Quelque chose – mais quoi ? – me dit que ce musée vieillira mal comme vieillira mal le Musée Guggenheim de Bilbao. Une fois encore, ne seraient-ils pas “nés vieux” ? On me dira que j’ai des goûts petit-bourgeois et qu’en cela je ressemble à Staline confronté aux artistes du constructivisme, comme Tatline, une remarque qui ne m’aidera guère à réfléchir. Quoiqu’il en soit, j’espère que mes capacités d’enthousiasme et d’émerveillement restent intactes.

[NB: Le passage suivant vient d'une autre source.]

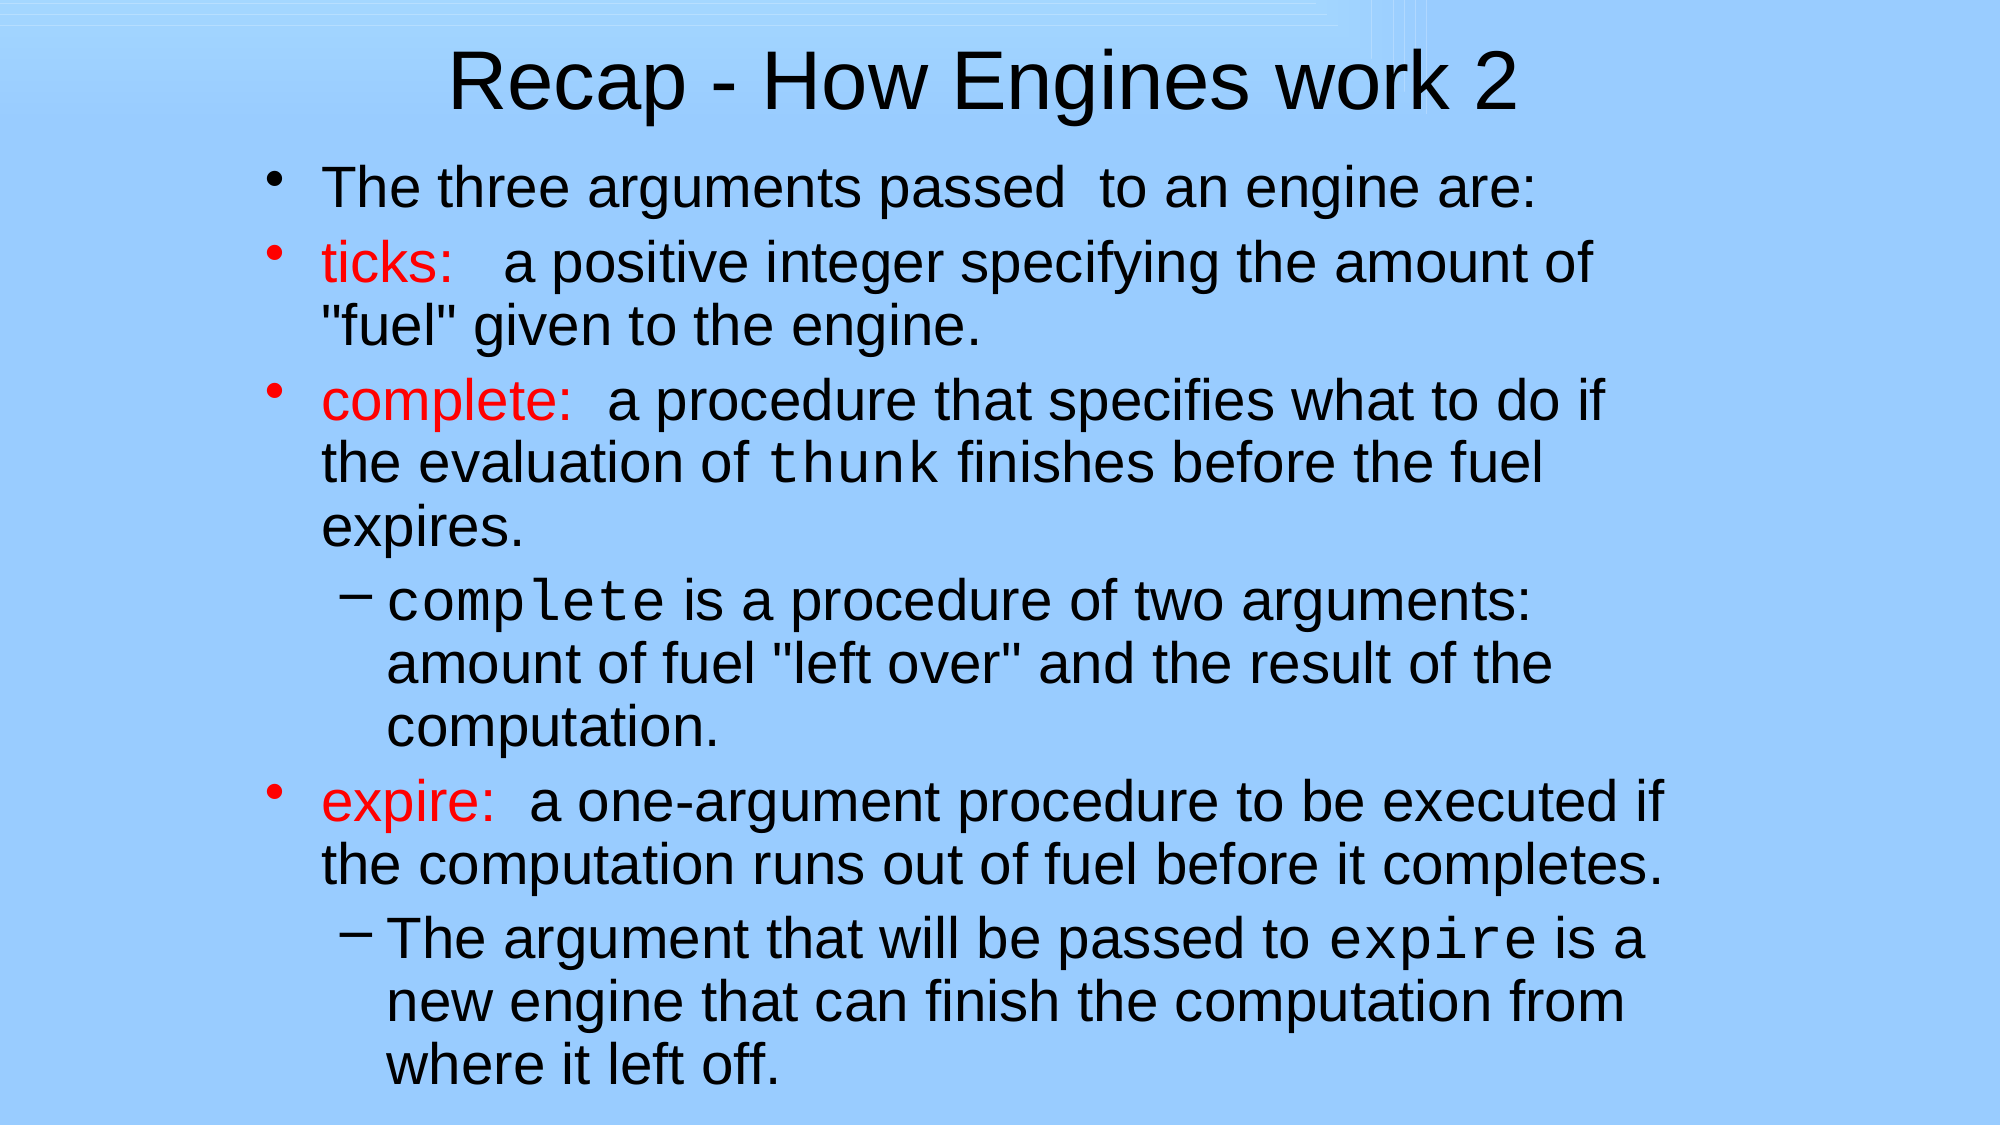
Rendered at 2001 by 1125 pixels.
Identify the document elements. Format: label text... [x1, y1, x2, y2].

Le désagrément avait commencé à me prendre sur la Lindenstraße, devant le musée, puis à l’intérieur… un désagrément qui ne fut le prélude à aucune révélation. J’ai fini par soupirer en me disant que ce projet aurait dû s’en tenir à des esquisses, dans un carnet à dessin. Les concepts ! Ces voids (vides), cavités polygonales en béton nu qui se dressent du sol jusqu’au toit, symboles d’une absence par annihilation, et autres concepts, pourquoi pas ? Mais enfin, la fonction d’un musée est de se taire, non de bavarder ainsi. Le visiteur doit faire avec l’extrême richesse des documents présentés, à quoi bon vouloir le distraire et l’énerver ? Et suis très heureux d’apprendre que le nombre de segments qui composent la structure en ligne brisée de cet ensemble correspond au nombre des parties qui composent “Einbahnstraße” de Walter Benjamin. Mais après ?

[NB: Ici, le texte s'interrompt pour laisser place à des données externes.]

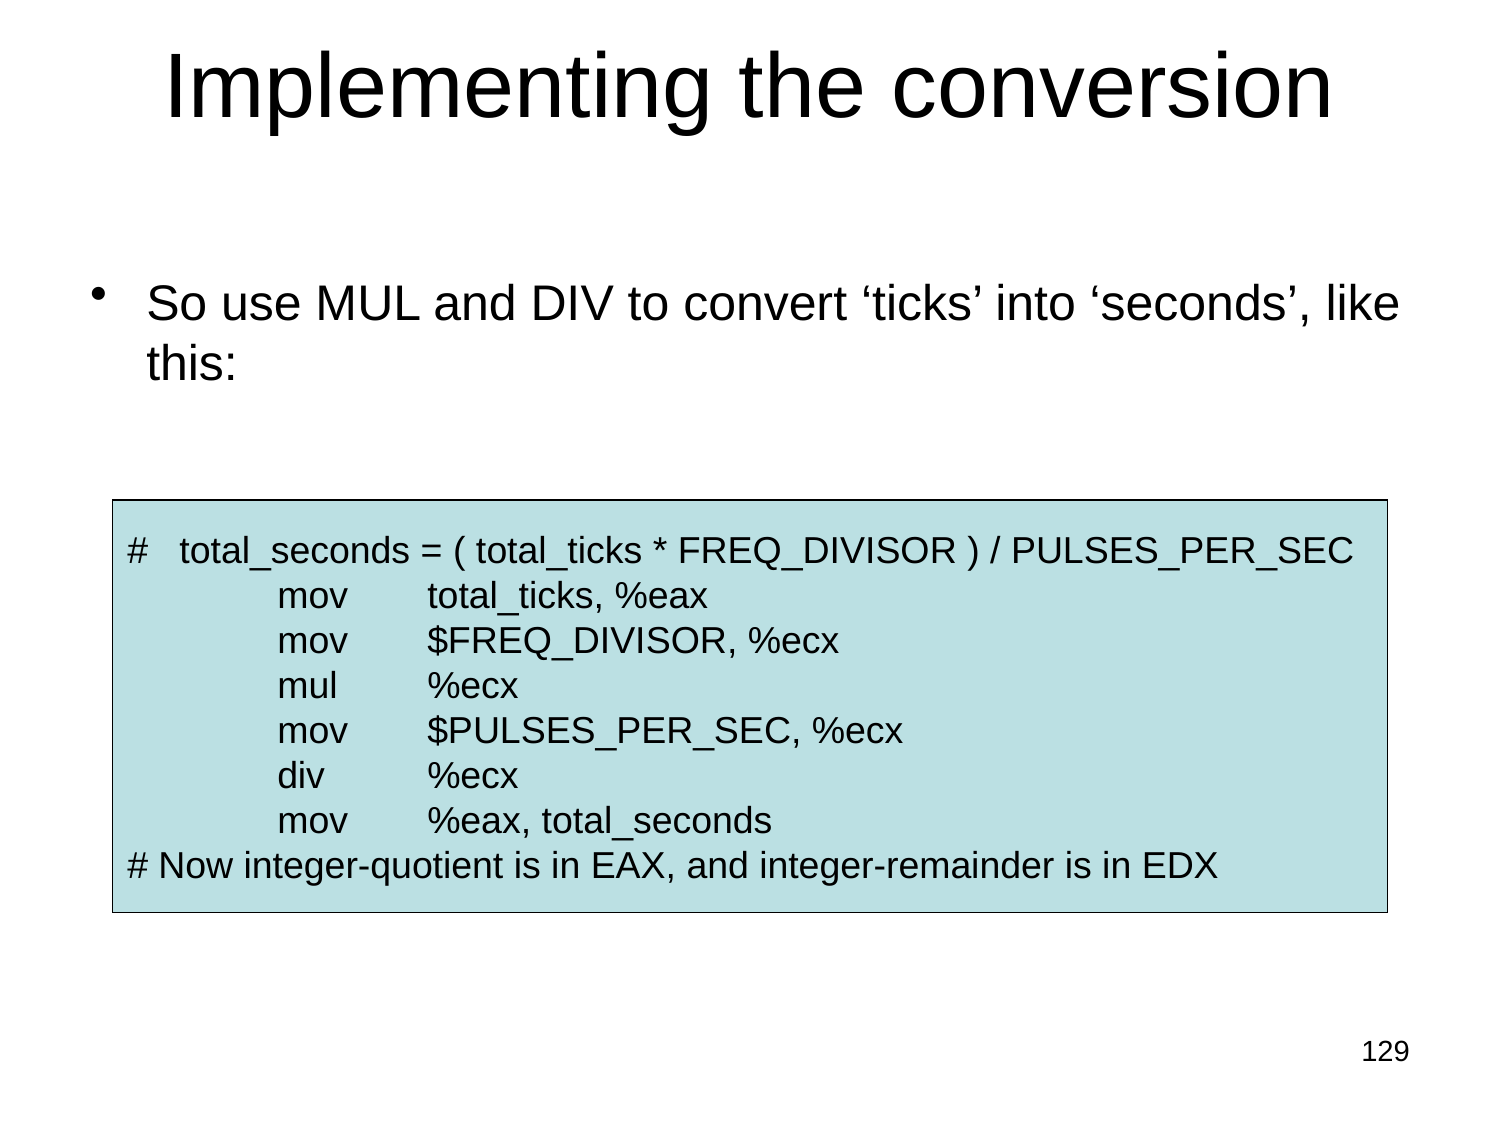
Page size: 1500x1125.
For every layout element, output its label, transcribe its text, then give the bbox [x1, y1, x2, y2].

Tous les édifices qui ont marqué l’Histoire répondent à des plans simples, quelle que soit leur richesse décorative. Pensons en particulier aux églises des frères Dominikus et Johann Baptist Zimmermann ou aux temples hindous du Sud de l’Inde, à la cathédrale d’Amiens ou au temple de Borobudur. Les complications structurelles du déconstructivisme ne traduiraient-elles pas la fatigue, l’extrême fatigue d’une époque ?

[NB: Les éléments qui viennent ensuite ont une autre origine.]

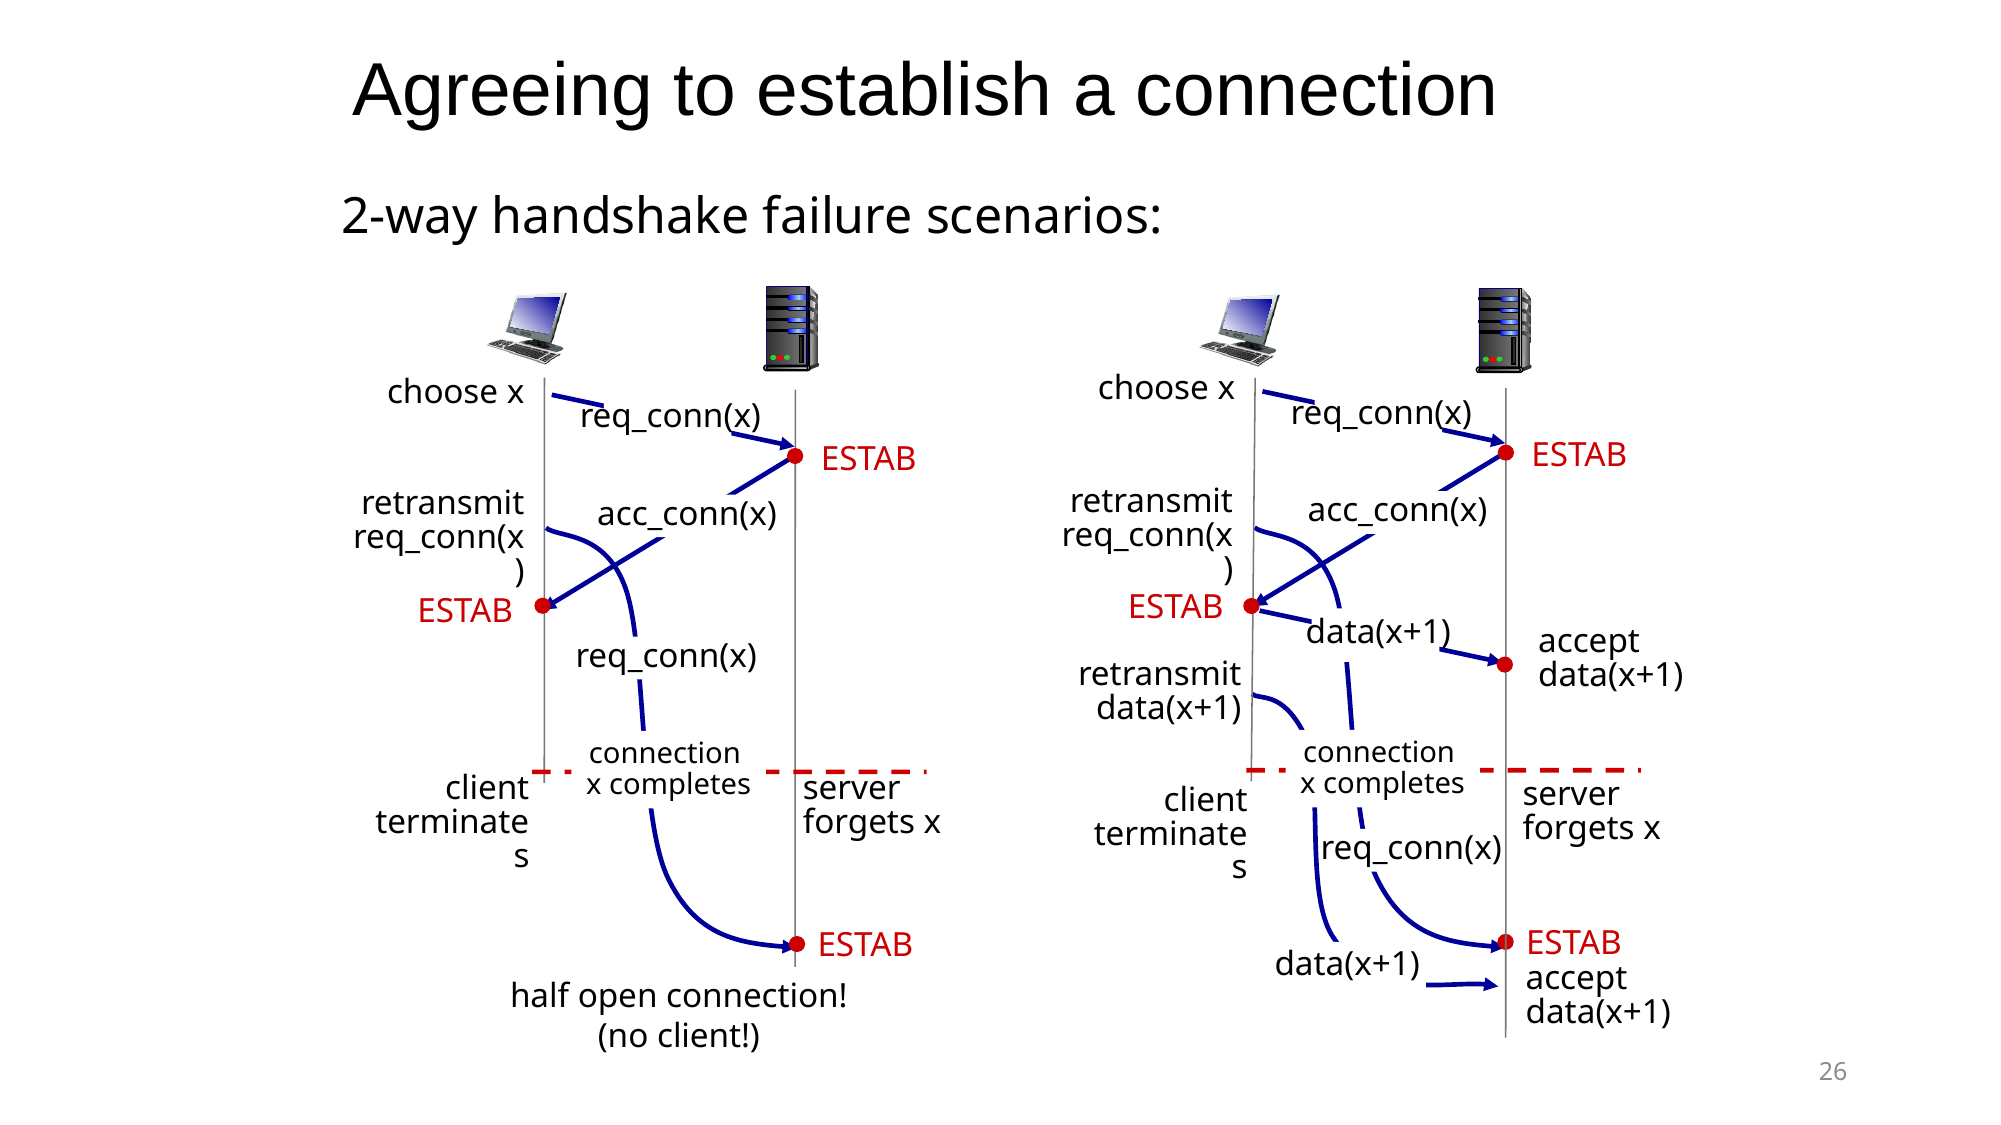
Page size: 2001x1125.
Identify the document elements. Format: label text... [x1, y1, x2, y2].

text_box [330, 480, 929, 1063]
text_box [1039, 478, 1704, 1039]
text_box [376, 286, 933, 637]
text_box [1070, 288, 1716, 1038]
slide_number 26 [1412, 1042, 1863, 1103]
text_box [352, 730, 981, 849]
text_box 2-way handshake failure scenarios: [326, 176, 1178, 252]
title Agreeing to establish a connection [337, 21, 1613, 162]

On a souligné la ressemblance – un air de famille – entre les travaux de Daniel Libeskind et l’expressionisme allemand, avec notamment ces décors pour studios de cinéma mais aussi ces peintures et gravures qui montrent des villes en implosion/explosion comme celles de Ludwig Meidner, autant d’œuvres dont j’admire la puissance du graphisme et de la couleur. Mais pour l’heure cet air de famille ne m’aide en rien. Qu’y puis-je ? Aux complications de Daniel Libeskind et autres déconstructivistes je préfère tellement la pureté d’une construction du Bauhaus, de Ludwig Mies van der Rohe en particulier.
Daniel Libeskind est l’auteur du musée d’Osnabrück dédié à Felix Nußbaum, originaire de cette ville. Il est antérieur au Musée juif de Berlin qu’il annonce en quelque sorte. Ses dimensions en sont bien plus modestes. Je n’en ai vu que des photographies mais je dois dire, une fois encore, n’avoir pris aucun plaisir à en détailler les volumes alors que les textes théoriques de Jacques Derrida sur le déconstructivisme trouvent en moi un lecteur plutôt enthousiaste.